Kate Hewett stalks the magical Celtic character of Blodeuedd through the Welsh story she appears in, the Otherworld she appears from, the land that gives her embodiment, and the messages she sends when attempts are made to recreate her.
This winter, as I plunged into the ancient Welsh story cycle of the Mabinogion for the first time, I immersed myself in an accompanying exploration of Lustleigh Cleave, Dartmoor, where I live. With my greyhound cross lurcher trotting behind me, I have taken tracks that, only once you find yourself ducking under a tree, clambering over huge boulders, or entering a fairy glen, indicate their intended use by humans, wild animals, or supernatural beings. Although the Mabinogion stories are located primarily in North Wales, the recognisable imagery of greyhounds, wild stags and magical forests lay trails back to my roots and ancestors from the wider British Isles. As I follow paths that could lead me to civilisation, a mystical encounter, or a broken ankle, a strong sense of the Otherworld, woven into and alongside the physical reality, has arisen. Blodeuedd is the character who, for me, most strongly resides at this threshold.
I outlined her story to a friend who said it reminded her of those weird dreams you wake up from and, for a moment, can’t figure out what is real and what isn’t. For Blodeuedd is made out of ‘magic and enchantment’ (Davies, 2007, p. 58) from oak, meadowsweet and broom flowers. She is to be the wife of Lleu Llaw Gyffes who has been cursed by his mother so he can only marry a woman ‘not from the race that is on this earth at present’ (ibid). However, being ‘totally otherworldly, incapable of human morality’ (Matthews, 2002, p. 90), it is not surprising she falls in love with the hunter Gronw, first seen in the forest at the liminal point between life and death, killing and skinning a stag. Blodeuedd plots with her lover to kill her husband. The method is ridiculously complicated, involving goats and bathtubs and a weapon that takes a year to make, and they fail in the attempt. As a punishment Gronw is killed and Blodeuedd turned into an owl.
On Dartmoor there are faces everywhere, if you know how to see them. Experiencing the character and aliveness of the place is a matter of softening the gaze, becoming receptive, and looking at things awry. This echoes descriptions of the Celtic Otherworld, to which there are no definite guides but multiple clues. As Caitlin Matthews describes it:
‘The Otherworld is the internal resonance of the everyday world. It exists out of time, simultaneously intersecting all time and thus accessible to visitation from any point in linear time. Within the Otherworld, spiritual beings can be met and essential wisdom teachings are available to those who have the correct keys.’
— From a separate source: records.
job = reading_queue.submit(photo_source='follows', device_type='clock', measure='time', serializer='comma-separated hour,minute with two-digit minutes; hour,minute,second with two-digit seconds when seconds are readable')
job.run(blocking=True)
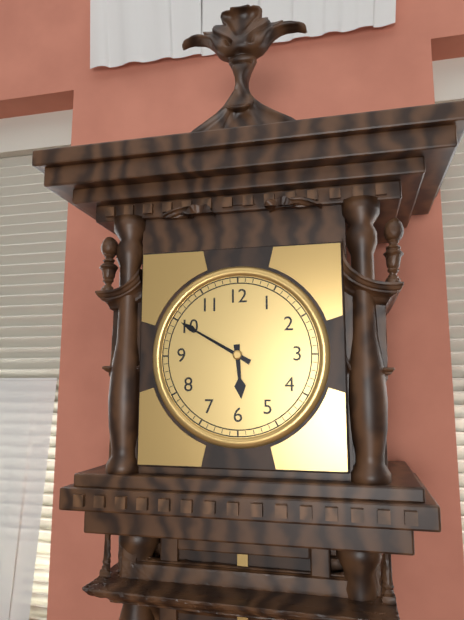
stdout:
5,50
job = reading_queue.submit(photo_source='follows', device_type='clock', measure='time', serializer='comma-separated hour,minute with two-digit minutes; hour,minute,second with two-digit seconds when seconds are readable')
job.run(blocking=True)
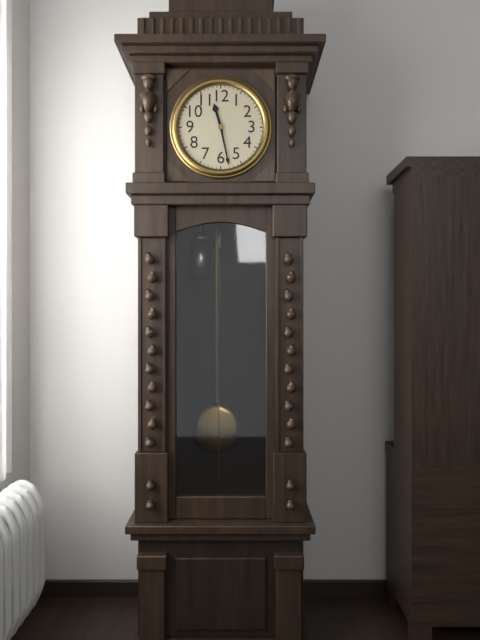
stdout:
11,28
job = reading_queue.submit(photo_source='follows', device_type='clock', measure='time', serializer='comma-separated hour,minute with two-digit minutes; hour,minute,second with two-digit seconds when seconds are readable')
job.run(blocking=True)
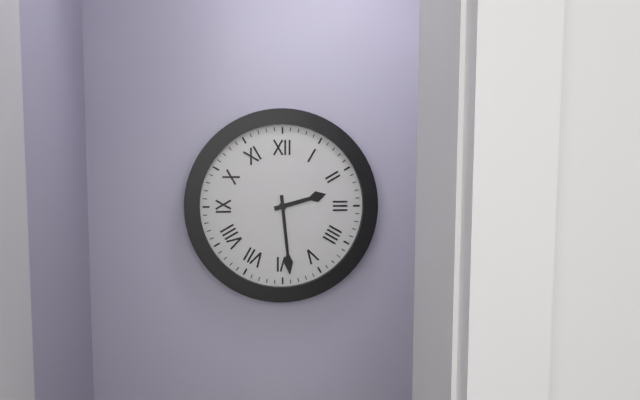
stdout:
2,29
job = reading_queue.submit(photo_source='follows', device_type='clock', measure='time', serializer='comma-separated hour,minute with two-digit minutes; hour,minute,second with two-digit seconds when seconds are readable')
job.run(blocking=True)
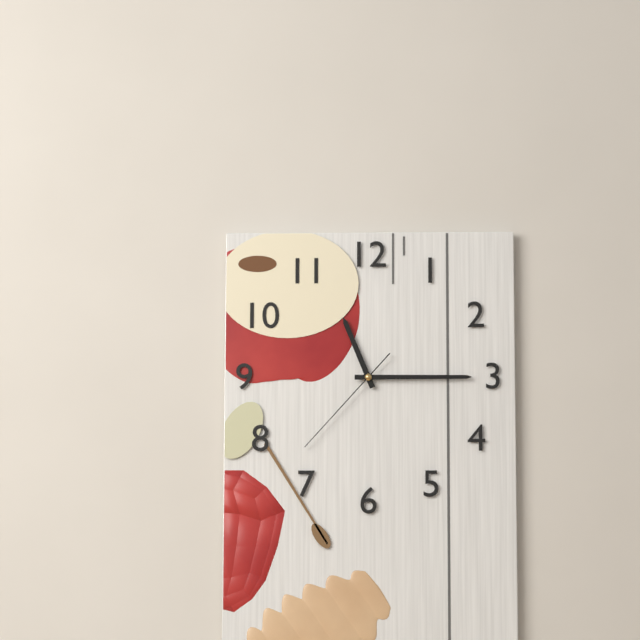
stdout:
11,15,37
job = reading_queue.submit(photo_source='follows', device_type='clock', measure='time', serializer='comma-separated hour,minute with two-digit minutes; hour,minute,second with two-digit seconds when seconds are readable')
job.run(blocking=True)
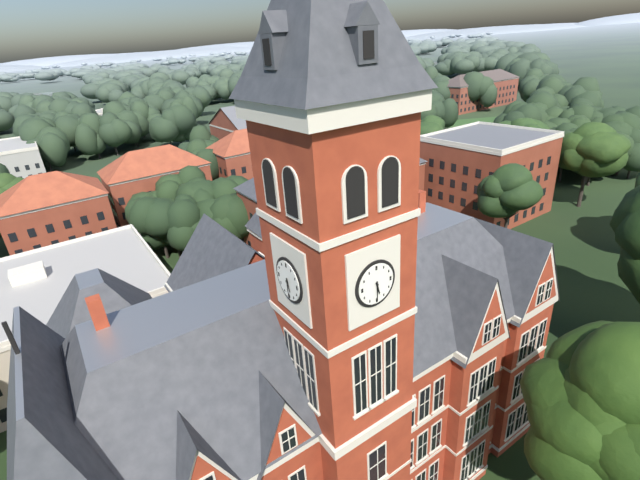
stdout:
5,30
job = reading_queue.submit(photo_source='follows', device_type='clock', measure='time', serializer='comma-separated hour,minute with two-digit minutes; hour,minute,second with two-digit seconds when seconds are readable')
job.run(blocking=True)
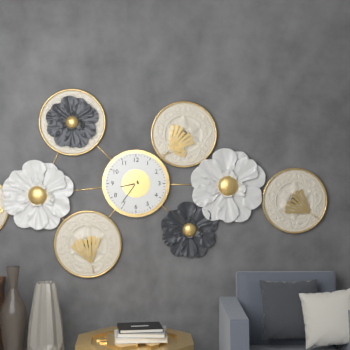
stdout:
8,36
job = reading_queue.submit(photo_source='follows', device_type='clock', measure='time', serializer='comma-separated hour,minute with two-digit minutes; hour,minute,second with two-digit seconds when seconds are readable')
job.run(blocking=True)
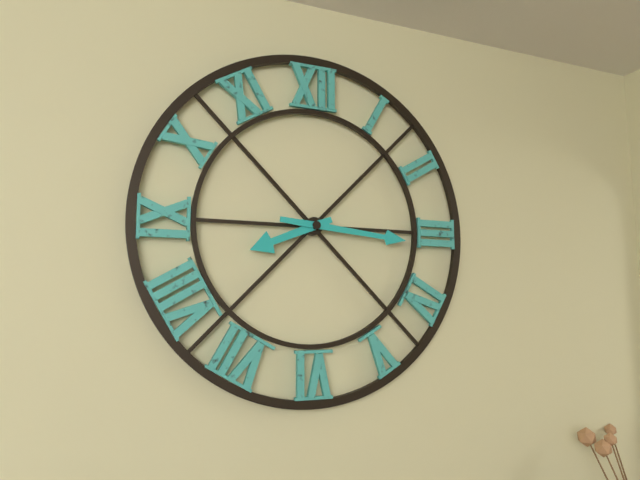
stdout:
8,16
Certainly there is a nonsensical, rollercoaster, altered state quality to Blodeuedd’s tale, it blurs distinctions, being ‘not quite fiction, not quite mythology, almost folk story and almost history’ (Matthews, 2002, p. xv) just as she moves in and out of forms and is never quite flowers, woman or owl. This makes her otherworldliness clear, and hints at old understandings that our souls live many lives in different forms. Yet this is all recounted in a matter-of-fact way, and ‘the majority of the stories in the Mabinogion weave between the worlds, often within the same sentence’ (Matthews, 2002, p. 11). This reminds me vividly of my wanderings on Dartmoor.
Pre-Christian societies of Britain lived in a much closer relationship with Annwfn, and I contend that a lot of that was because they were more rooted to the land. Bloudeuedd’s Celtic roots are visible through her origins in nature, but by the time her story was transcribed in the middle ages the earth had lost her pre-eminence in the divine hierarchy1. Despite being made out of flowers, ‘the mother goddess no longer has any part to play, for man has assumed the creative function’ (Markale, 1986, p. 151) and so it was no longer primarily through the land that one accessed the divine.
Blodeuedd’s story shows a broken, patriarchal society that is still apparent today, with its denigration of women, nature and the goddess (Markale, 1986; Matthews, 2002). Blodeuedd can ‘confer nothing on her husband’ (Matthews, 2002, p. 92), and their union is sterile, with no children born. After she is gone Lleu continues his rise towards kingship whereas Blodeuedd is, in contrast, once again manifested by a sorceror into an unchosen form. When ‘she is transformed into a bird, her name changes from Blodeuedd (‘flowers’) to Blodeuwedd (‘flower-face’)’ (Davies, 2007, p. 244). This is presented as the punishment of a female who does not conform, but I can’t help wondering if the additional ‘w,’ taking the shape of the wings of an owl, is a form of word magic that gives her a greater degree of freedom in the manifest world. The ambiguity is another sign of her slipperiness, although if, as Sheehan (2009) suggests, she can no longer metamorphose and is eternally bound to her owl body, then that implies she is still here with us today. When I walk my dogs at dusk in the woods and hear the owls hooting overhead I wonder if one of those voices is hers.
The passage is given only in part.